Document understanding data

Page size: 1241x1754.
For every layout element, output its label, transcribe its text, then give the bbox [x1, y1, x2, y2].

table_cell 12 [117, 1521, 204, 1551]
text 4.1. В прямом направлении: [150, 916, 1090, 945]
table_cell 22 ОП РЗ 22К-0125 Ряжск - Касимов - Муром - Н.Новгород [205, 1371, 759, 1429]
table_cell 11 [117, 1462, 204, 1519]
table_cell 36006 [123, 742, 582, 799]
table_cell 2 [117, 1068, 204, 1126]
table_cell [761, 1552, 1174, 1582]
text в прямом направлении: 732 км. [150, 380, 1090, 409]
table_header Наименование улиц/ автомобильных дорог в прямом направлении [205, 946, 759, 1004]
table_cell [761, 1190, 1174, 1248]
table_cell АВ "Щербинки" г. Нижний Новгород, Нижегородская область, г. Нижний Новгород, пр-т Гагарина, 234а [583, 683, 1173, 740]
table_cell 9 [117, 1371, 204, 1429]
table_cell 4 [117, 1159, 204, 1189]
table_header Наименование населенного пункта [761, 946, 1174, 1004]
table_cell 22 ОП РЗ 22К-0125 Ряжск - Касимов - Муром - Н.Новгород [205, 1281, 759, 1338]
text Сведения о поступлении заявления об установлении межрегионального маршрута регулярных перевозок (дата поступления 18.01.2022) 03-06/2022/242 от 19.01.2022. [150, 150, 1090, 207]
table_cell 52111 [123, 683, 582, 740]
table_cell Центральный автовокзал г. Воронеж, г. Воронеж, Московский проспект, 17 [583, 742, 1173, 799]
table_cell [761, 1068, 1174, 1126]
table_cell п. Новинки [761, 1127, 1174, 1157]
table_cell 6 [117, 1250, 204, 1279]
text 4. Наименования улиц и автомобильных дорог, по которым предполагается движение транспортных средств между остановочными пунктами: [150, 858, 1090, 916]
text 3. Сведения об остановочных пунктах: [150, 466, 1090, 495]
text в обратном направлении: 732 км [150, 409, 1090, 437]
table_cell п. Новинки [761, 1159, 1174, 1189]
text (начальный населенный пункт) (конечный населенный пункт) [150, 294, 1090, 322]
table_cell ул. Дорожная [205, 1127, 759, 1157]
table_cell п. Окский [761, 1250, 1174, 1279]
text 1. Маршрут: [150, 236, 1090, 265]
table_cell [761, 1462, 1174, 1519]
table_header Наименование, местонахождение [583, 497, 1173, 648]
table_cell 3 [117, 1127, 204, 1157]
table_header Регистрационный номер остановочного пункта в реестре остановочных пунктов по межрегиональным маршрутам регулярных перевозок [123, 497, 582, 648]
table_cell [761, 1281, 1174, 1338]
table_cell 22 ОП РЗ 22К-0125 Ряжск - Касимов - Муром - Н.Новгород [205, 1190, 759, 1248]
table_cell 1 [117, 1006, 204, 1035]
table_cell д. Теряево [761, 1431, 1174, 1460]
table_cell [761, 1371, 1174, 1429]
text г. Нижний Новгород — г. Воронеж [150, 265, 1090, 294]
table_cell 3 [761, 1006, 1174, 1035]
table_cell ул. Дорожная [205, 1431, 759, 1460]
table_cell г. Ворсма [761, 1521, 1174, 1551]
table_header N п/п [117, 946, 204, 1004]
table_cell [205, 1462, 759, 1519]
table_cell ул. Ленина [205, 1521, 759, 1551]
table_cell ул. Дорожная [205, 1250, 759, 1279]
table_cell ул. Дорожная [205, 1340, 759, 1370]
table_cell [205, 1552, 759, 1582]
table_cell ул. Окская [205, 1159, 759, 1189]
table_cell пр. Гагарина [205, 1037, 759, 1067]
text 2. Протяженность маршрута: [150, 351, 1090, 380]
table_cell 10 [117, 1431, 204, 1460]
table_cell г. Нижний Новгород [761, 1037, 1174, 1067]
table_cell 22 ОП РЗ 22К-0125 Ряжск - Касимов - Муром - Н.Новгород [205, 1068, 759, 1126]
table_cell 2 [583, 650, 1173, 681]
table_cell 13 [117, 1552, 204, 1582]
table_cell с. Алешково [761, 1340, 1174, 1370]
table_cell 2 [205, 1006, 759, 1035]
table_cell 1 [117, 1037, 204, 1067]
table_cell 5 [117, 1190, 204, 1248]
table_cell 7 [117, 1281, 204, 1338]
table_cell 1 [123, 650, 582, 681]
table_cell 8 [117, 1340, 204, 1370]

→ Work to complete
For the records above, state the number of lines holding the string "остановочных", without further comment.

→ Response to the task
2